Entries drawn from a collection:
_____

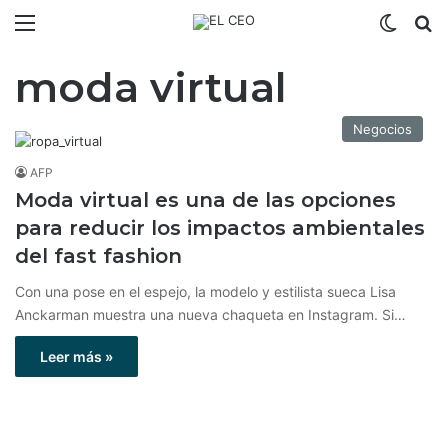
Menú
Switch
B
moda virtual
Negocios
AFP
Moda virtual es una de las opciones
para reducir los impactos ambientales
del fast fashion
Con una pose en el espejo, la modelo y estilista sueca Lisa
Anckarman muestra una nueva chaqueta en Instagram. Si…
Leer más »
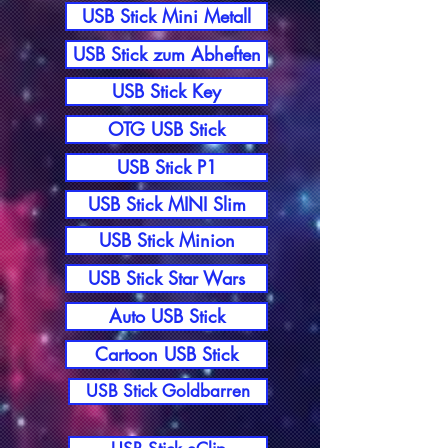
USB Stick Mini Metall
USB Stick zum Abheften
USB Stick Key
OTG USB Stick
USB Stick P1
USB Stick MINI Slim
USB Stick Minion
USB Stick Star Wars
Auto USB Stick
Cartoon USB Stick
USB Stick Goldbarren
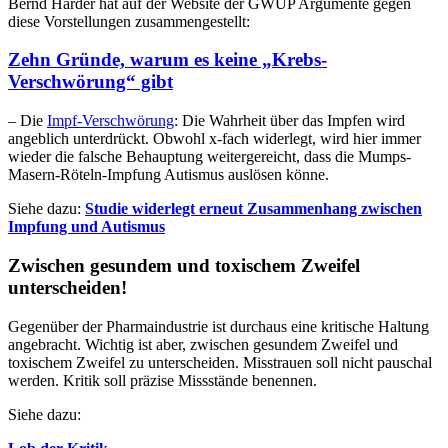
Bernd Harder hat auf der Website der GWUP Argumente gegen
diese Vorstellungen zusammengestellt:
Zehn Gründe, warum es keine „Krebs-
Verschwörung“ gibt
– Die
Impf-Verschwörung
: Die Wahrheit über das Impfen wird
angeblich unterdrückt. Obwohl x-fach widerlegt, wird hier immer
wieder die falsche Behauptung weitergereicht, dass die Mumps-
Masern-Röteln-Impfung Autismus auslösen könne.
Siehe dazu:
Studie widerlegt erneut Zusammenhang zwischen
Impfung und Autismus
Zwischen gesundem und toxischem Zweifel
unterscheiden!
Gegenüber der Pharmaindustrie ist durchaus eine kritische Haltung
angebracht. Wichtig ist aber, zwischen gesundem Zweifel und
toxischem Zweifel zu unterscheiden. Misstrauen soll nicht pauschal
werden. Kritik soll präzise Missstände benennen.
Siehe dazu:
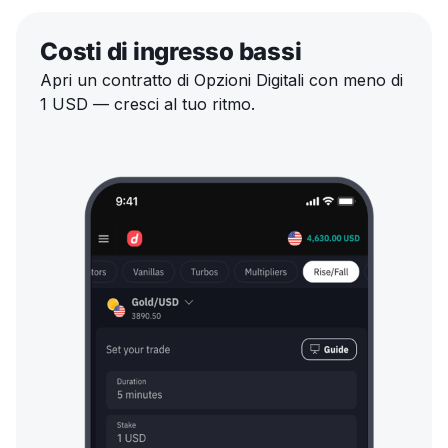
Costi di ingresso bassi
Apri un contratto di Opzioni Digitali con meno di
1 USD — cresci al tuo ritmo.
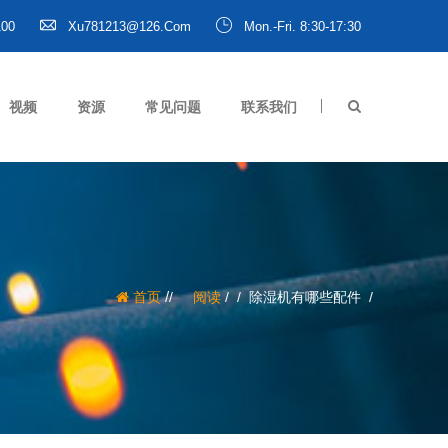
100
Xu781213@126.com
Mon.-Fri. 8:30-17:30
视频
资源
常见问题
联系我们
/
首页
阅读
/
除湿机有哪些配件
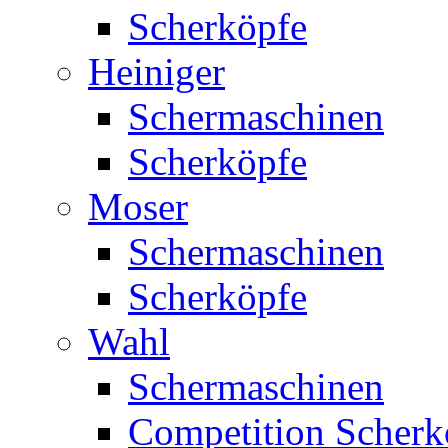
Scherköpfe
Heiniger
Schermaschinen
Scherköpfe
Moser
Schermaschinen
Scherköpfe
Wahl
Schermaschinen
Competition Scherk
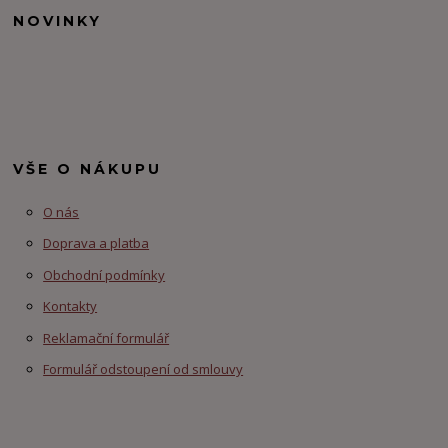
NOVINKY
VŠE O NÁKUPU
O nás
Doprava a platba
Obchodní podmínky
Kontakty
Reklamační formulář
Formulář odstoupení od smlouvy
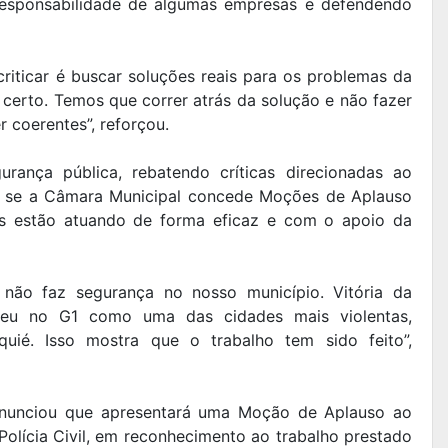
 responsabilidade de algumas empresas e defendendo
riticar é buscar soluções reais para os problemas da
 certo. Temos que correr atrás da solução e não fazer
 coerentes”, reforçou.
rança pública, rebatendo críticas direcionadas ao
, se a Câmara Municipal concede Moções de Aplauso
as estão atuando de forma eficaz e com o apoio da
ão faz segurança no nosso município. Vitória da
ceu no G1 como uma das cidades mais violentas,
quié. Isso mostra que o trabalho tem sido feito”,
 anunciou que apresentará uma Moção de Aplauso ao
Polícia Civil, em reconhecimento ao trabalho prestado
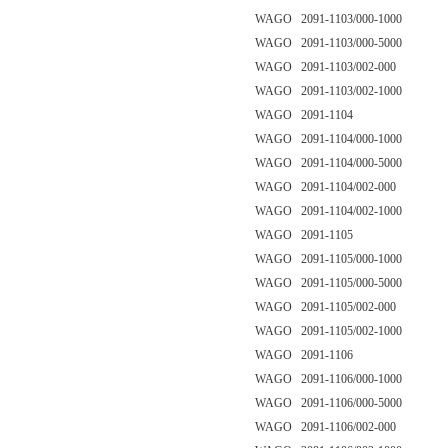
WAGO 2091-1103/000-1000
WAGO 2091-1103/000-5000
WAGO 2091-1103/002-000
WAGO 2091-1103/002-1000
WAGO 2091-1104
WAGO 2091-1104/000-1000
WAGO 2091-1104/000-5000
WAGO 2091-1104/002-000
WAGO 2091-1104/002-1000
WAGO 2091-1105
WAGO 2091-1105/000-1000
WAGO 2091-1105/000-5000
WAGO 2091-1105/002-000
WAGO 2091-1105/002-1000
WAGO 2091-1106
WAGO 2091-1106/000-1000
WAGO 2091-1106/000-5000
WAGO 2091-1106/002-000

_____

Update the data above so that every "USB Stick" becomes "Speicherstick" and nothing else changes. Omit the pictures from your answer.

Menú
Switch
B
moda virtual
Negocios
AFP
Moda virtual es una de las opciones
para reducir los impactos ambientales
del fast fashion
Con una pose en el espejo, la modelo y estilista sueca Lisa
Anckarman muestra una nueva chaqueta en Instagram. Si…
Leer más »
Speicherstick Mini Metall
Speicherstick zum Abheften
Speicherstick Key
OTG Speicherstick
Speicherstick P1
Speicherstick MINI Slim
Speicherstick Minion
Speicherstick Star Wars
Auto Speicherstick
Cartoon Speicherstick
Speicherstick Goldbarren
Bernd Harder hat auf der Website der GWUP Argumente gegen
diese Vorstellungen zusammengestellt:
Zehn Gründe, warum es keine „Krebs-
Verschwörung“ gibt
– Die
Impf-Verschwörung
: Die Wahrheit über das Impfen wird
angeblich unterdrückt. Obwohl x-fach widerlegt, wird hier immer
wieder die falsche Behauptung weitergereicht, dass die Mumps-
Masern-Röteln-Impfung Autismus auslösen könne.
Siehe dazu:
Studie widerlegt erneut Zusammenhang zwischen
Impfung und Autismus
Zwischen gesundem und toxischem Zweifel
unterscheiden!
Gegenüber der Pharmaindustrie ist durchaus eine kritische Haltung
angebracht. Wichtig ist aber, zwischen gesundem Zweifel und
toxischem Zweifel zu unterscheiden. Misstrauen soll nicht pauschal
werden. Kritik soll präzise Missstände benennen.
Siehe dazu:
Costi di ingresso bassi
Apri un contratto di Opzioni Digitali con meno di
1 USD — cresci al tuo ritmo.
100
Xu781213@126.com
Mon.-Fri. 8:30-17:30
视频
资源
常见问题
联系我们
/
首页
阅读
/
除湿机有哪些配件
Scherköpfe
Heiniger
Schermaschinen
Scherköpfe
Moser
Schermaschinen
Scherköpfe
Wahl
Schermaschinen
Competition Scherk
NOVINKY
VŠE O NÁKUPU
O nás
Doprava a platba
Obchodní podmínky
Kontakty
Reklamační formulář
Formulář odstoupení od smlouvy
 responsabilidade de algumas empresas e defendendo
riticar é buscar soluções reais para os problemas da
 certo. Temos que correr atrás da solução e não fazer
 coerentes”, reforçou.
rança pública, rebatendo críticas direcionadas ao
, se a Câmara Municipal concede Moções de Aplauso
as estão atuando de forma eficaz e com o apoio da
ão faz segurança no nosso município. Vitória da
ceu no G1 como uma das cidades mais violentas,
quié. Isso mostra que o trabalho tem sido feito”,
 anunciou que apresentará uma Moção de Aplauso ao
Polícia Civil, em reconhecimento ao trabalho prestado
WAGO 2091-1103/000-1000
WAGO 2091-1103/000-5000
WAGO 2091-1103/002-000
WAGO 2091-1103/002-1000
WAGO 2091-1104
WAGO 2091-1104/000-1000
WAGO 2091-1104/000-5000
WAGO 2091-1104/002-000
WAGO 2091-1104/002-1000
WAGO 2091-1105
WAGO 2091-1105/000-1000
WAGO 2091-1105/000-5000
WAGO 2091-1105/002-000
WAGO 2091-1105/002-1000
WAGO 2091-1106
WAGO 2091-1106/000-1000
WAGO 2091-1106/000-5000
WAGO 2091-1106/002-000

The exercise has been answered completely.